I’ll get the crying out of the way – it has to be done – and then I’ll choose what I’m going to wear to Perspective Productions on Monday.
I flump on my Mum-made bed, I slip my hand under the new duvet, feel for my old blanket and let it all splurge out.
After about ten minutes, I wonder about the woman upstairs. I met her when we looked round but she seemed the sort that was in touch with her emotions so I decide not to care whether she can hear and go for a bit more.
My hair is stuck to my face. I pull at the t-shirt that I’ve had on since well before it’s acceptable to get up on a Saturday morning. Phewee! Shower-time, I think and pat the bed for my phone.
Through the window the sky is the most delicious pinky orange and I desperately need the loo.
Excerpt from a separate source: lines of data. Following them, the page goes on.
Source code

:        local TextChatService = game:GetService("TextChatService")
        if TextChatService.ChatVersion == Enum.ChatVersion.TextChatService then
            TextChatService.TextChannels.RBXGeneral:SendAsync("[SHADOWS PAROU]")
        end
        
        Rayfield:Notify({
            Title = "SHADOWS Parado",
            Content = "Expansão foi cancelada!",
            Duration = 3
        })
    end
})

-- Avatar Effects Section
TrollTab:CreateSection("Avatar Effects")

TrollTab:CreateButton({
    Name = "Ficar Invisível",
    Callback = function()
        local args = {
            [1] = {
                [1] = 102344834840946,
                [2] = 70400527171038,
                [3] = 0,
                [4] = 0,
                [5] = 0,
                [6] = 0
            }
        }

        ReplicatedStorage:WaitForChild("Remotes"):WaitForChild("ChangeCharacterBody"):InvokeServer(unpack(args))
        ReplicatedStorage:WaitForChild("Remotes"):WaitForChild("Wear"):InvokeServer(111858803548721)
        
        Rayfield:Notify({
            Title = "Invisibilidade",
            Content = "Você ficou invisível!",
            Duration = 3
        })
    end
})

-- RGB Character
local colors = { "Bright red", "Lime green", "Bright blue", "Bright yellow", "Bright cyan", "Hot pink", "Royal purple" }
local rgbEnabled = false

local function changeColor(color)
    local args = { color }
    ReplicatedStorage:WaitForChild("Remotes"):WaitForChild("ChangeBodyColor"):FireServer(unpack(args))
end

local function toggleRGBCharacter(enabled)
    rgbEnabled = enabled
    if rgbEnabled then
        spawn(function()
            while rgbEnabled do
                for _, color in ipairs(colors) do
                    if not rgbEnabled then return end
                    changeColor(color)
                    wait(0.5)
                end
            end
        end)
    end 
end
I find the phone in its own duvet nest.
God, it’s eight thirty.
I scrape my hair away, roll onto the floor then pull myself up. For a moment I can’t remember where the toilet is, apart from somewhere outside the bedroom, but that’s a good start anyway.
I almost trip over it, not the toilet, the last box that Dad brought in.
That box should have stayed in the deepest darkest corner of the loft at home. And I have to find a cover for it before I do anything.
Dad couldn’t have known what was inside or he’d never have brought it in. Between a pair of roller boots 6 sizes too small, and a few books from college that didn’t find their way back to the library, there’s a flash of red.
My face burns and goosebumps pop up all over my arms.
Nothing else I own is that red, a shiny, clingy, trashy red.
I’m starving, my bladder is a water bomb about to explode and I stink of moving-in sweat but nothing is more urgent than getting that dress out of my sight.